Required work:
[1] Decide whether each statement agrees with the article on web tracking and Phorm. Answer yes or no, and quote the words from the article that decide it.
(a) Phorm uses web tracking technology to deliver personalized adverts.
(b) Berners-Lee made his remarks to the BBC.
(c) The writers contacted Phorm directly to ask for clarification.
[2] According to the article on web tracking and Phorm, which Internet provider did the writers write to?
[3] From the article on web tracking and Phorm, extract everything from "Speaking to the" down to "asking for clarification.".

[[ Exercise passage open ]]

Web inventor Sir Tim Berners-Lee, has voiced his concerns over the future of the Internet, saying that consumers need to be protected against systems designed to track their web based activity.
Sir Tim Berners-Lee was reacting to recent plans by leading UK Internet providers to team up with Phorm, a company which employs web tracking technology to serve up personalised adverts.
Speaking to the BBC, Berners Lee said he would change his Internet provider if they tried to foist the system on his connection, adding that he did want his ISP to track which websites he visited.
“I want to know if I look up a whole lot of books about some form of cancer that that’s not going to get to my insurance company and I’m going to find my insurance premium is going to go up by 5% because they’ve figured I’m looking at those books,” he said.
We agree with his contention that surfing data and web history belongs to us and no-one else, and recently wrote to our ISP, BT – one of the companies who have announced their intention to work with Phorm – asking for clarification.

[[ Exercise passage closed ]]
[[ Record excerpts open ]]

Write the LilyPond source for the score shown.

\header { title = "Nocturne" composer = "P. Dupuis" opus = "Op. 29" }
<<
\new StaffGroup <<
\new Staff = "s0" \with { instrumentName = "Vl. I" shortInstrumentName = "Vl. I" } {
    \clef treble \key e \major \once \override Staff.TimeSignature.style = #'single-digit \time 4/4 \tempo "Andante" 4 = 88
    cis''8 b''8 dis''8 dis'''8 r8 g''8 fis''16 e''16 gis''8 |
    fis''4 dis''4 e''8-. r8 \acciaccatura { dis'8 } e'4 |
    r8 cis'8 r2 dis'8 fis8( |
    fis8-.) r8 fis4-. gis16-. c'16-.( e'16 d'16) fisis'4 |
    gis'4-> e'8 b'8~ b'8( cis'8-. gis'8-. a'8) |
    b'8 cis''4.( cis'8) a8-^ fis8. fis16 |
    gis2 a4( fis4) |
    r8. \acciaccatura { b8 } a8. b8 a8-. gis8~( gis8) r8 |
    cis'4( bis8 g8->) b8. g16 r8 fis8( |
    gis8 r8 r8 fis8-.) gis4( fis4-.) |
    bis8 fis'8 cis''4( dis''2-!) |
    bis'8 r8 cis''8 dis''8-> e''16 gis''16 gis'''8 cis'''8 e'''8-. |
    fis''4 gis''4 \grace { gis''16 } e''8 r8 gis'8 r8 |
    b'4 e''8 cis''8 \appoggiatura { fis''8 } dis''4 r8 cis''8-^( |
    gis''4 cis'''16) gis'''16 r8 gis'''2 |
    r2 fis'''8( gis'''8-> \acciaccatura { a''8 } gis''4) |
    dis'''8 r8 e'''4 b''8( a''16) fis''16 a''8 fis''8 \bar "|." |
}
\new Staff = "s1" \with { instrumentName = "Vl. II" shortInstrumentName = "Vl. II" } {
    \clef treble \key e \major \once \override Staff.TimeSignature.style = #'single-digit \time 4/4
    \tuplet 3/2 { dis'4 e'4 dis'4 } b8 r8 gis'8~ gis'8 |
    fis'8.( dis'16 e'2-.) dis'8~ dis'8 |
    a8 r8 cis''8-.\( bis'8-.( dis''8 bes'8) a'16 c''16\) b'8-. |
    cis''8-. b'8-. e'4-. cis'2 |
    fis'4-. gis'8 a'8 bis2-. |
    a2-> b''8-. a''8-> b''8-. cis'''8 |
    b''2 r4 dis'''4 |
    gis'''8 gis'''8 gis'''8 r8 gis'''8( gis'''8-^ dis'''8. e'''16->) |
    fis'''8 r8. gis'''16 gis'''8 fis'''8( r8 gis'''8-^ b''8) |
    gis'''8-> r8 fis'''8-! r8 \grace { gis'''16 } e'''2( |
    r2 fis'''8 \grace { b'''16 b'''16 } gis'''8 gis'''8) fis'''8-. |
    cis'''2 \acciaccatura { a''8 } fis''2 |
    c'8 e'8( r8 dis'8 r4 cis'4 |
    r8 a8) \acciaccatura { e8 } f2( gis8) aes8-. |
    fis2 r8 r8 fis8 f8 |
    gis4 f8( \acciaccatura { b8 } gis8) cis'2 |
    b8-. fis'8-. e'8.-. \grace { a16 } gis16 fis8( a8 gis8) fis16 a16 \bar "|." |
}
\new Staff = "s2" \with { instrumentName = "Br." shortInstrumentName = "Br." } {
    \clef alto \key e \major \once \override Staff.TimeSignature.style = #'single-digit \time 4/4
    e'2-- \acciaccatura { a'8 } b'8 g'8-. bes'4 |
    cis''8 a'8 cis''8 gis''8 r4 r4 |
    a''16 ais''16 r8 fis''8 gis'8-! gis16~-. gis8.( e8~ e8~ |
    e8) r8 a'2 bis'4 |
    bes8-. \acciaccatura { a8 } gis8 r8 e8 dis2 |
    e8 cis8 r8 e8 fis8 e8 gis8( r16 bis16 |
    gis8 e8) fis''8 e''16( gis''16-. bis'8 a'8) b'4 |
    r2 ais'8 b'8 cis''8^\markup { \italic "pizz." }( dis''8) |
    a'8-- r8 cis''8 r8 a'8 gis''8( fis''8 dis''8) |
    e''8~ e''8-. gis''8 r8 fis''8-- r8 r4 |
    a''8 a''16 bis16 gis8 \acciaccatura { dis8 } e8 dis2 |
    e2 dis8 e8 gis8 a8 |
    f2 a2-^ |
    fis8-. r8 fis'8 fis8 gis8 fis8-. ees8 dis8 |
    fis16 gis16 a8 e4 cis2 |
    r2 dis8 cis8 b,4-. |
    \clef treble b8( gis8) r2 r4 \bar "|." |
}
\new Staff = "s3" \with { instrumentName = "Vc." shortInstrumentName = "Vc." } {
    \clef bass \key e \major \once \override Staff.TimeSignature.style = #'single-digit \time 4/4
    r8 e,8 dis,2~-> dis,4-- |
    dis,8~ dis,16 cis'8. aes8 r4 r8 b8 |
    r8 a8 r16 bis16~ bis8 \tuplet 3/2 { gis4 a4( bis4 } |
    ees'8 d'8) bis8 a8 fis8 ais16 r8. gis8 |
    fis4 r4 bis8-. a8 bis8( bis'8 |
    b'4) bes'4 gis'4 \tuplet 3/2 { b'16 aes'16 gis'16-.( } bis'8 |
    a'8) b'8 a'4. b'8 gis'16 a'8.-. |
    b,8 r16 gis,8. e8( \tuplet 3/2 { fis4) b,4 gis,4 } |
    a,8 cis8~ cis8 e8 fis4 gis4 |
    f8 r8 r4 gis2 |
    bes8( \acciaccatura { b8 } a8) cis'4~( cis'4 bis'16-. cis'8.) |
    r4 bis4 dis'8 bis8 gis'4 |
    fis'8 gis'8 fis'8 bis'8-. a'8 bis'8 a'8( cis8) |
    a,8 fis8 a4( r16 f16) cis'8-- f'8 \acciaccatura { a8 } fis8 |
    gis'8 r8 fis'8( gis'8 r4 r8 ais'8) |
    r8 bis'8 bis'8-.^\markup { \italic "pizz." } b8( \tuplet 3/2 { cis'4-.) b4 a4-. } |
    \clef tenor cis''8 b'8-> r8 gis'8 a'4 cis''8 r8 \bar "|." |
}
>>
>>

[[ Record excerpts closed ]]

Answers provided:
[1]
(a) Yes: "a company which employs web tracking technology to serve up personalised adverts"
(b) Yes: "Speaking to the BBC"
(c) No: "recently wrote to our ISP, BT"

[2] BT.

[3]
Speaking to the BBC, Berners Lee said he would change his Internet provider if they tried to foist the system on his connection, adding that he did want his ISP to track which websites he visited.
“I want to know if I look up a whole lot of books about some form of cancer that that’s not going to get to my insurance company and I’m going to find my insurance premium is going to go up by 5% because they’ve figured I’m looking at those books,” he said.
We agree with his contention that surfing data and web history belongs to us and no-one else, and recently wrote to our ISP, BT – one of the companies who have announced their intention to work with Phorm – asking for clarification.